A. AN3CA cells were transiently transfected with negative control (NC), AR (siAR) siRNA, KDM4A (siKDM4A) siRNA or KDM4A and AR siRNA together (siKDM4A+siAR). Cell proliferation was determined by the MTT assay (A) and colony formation assays B, C. Migrated and invasive AN3CA cells on the lower surface of the Transwell filter were stained and photographed, 200×. The number of migrated and invasive cells is shown on the right. *P < 0.05, **P < 0.01 compared with the NC group. D. KDM4A knockdown efficiency in shKDM4A group was confirmed by qRT-PCR. Tumor weight E. and tumor volumes F. and G. from nude mice injected subcutaneously with AN3CA cells stably transfected with NC (AN3CA/NC) or shKDM4A (AN3CA/shKDM4A). H. Staining with hematoxylin and eosin (H&E) or immunohistochemical staining for KDM4A, AR, p27^kip1, ki-67 and H3k4me3 in mouse tumor tissues (400×).

Figure 7. Expression of KDM4B and KDM4A in endometrial tissues and their relationship to AR expression in EC specimens

A. Immunohistochemical stain of KDM4B and KDM4A in normal endometrium, endometrial atypical hyperplasia (EAH), and endometrioidcancer (EC) (200×). Summary of the immunostaining scores of B. KDM4B and C. KDM4A in normal endometrium, EAH and EC (*P < 0.05, **P < 0.01; NS, not significant). A score of ≥4 was considered positive for KDM4B and KDM4A expression. D. Example of KDM4B and AR immunoreactivity in EC tissues. KDM4B and AR levels were correlated in the 21 ECs with high AR scores (6 or 7) (r = 0.1945, P < 0.05). E. Example of KDM4A and AR immunoreactivity in EC tissues. KDM4A and AR levels were correlated in the 29 ECs with lower AR scores (4 or 5) (r = 0.1824, P < 0.05).

Figure 8. In silico analysis of OS and DFS in EC patients

The Kaplan-Meier disease-free survival (DFS) of uterine corpus endometrioid carcinoma patients (n = 333) from a dataset in The Cancer Genome Atlas stratified by A. KDM4B and B. KDM4A expression. C. OncoPrint of AR, KDM4B, KDM4A, c-myc pathway alterations in EC. Genomic alteration provides an overview of genomic alterations (legend) in particular genes (rows) affecting particular individual sample (columns). The Kaplan-Meier D. overall survival (OS) and E. DFS of uterine corpus endometrioid carcinoma patients from a dataset in The Cancer Genome Atlas stratified by AR, KDM4B, KDM4A, and c-myc alteration.

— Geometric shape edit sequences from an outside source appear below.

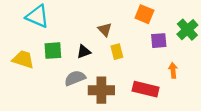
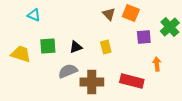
cyan triangle: (37, 16) -> (34, 15), size x0.6
brown triangle: (105, 30) -> (109, 14), moved

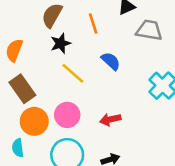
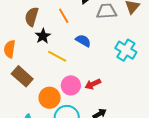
pink circle: (67, 115) -> (71, 85), moved
orange circle: (34, 121) -> (50, 98), moved

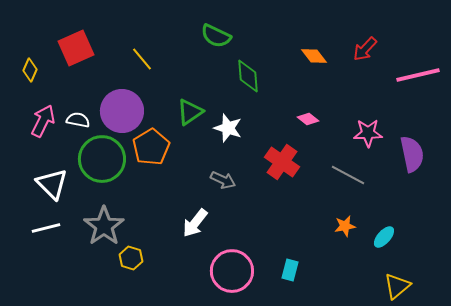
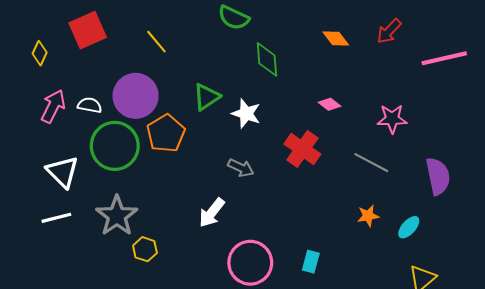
purple semicircle: (412, 154) -> (438, 176), moved

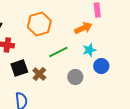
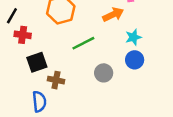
cyan star: (89, 50) -> (133, 37), moved
brown cross: (39, 74) -> (56, 80), moved, turned -32

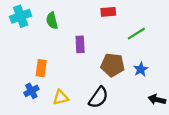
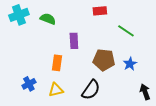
green semicircle: (52, 21) -> (48, 19), turned 126
green line: (136, 34) -> (126, 31), turned 66
orange rectangle: (41, 68) -> (57, 63), moved
black arrow: (157, 100) -> (145, 92), turned 56

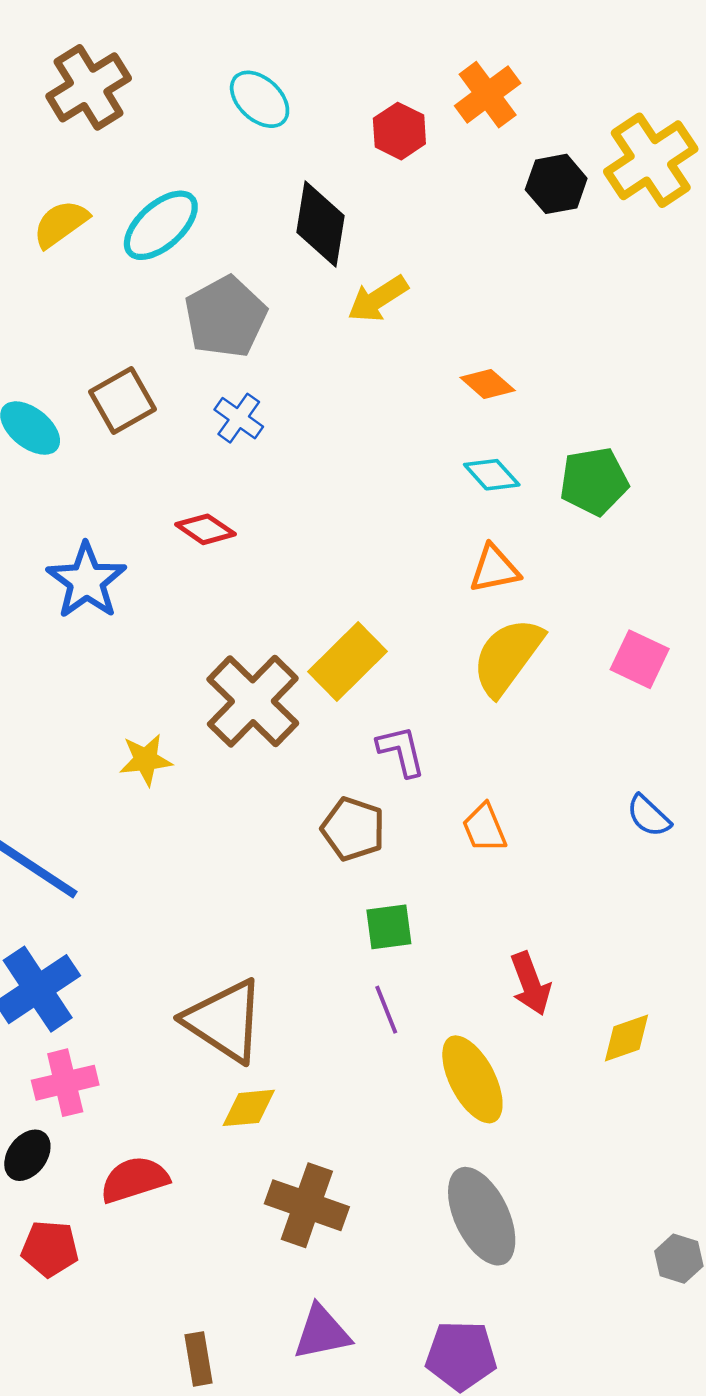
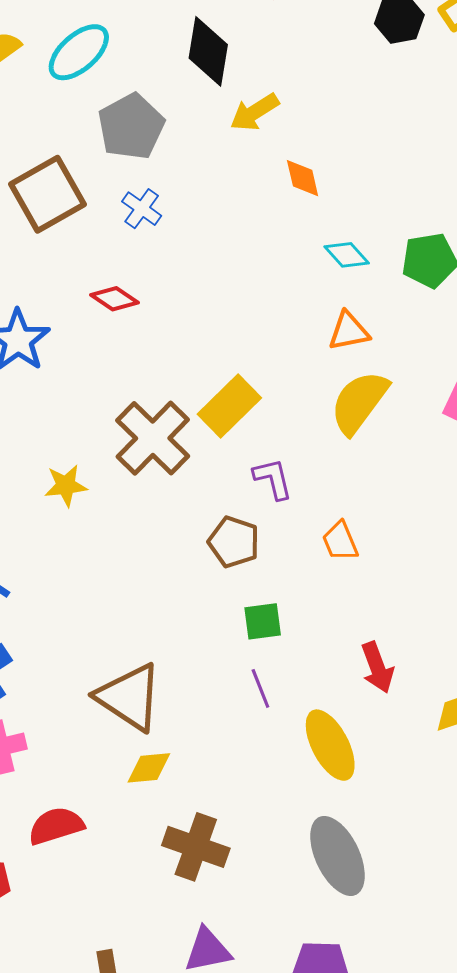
orange diamond: (488, 384) -> (303, 178), moved, turned 36
brown square: (123, 400) -> (48, 194), size x1.4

Figure 9. Schematic of KDM4B and KDM4A regulation of AR signaling in EC

In EC tissues with high levels of AR, KDM4B, along with AR, is recruited to cis-regulatory elements of AR-target gene c-myc and activates c-myc expression by H3K9me3 demethylation. In EC tissues with low level of AR, KDM4A, along with AR, is recruited to cis-regulatory elements of AR-target gene p27^kip1 and decreases expression of this tumor suppressor by H3K4me3 demethylation. These alterations in c-myc and p27^kip1 expression promote EC progression.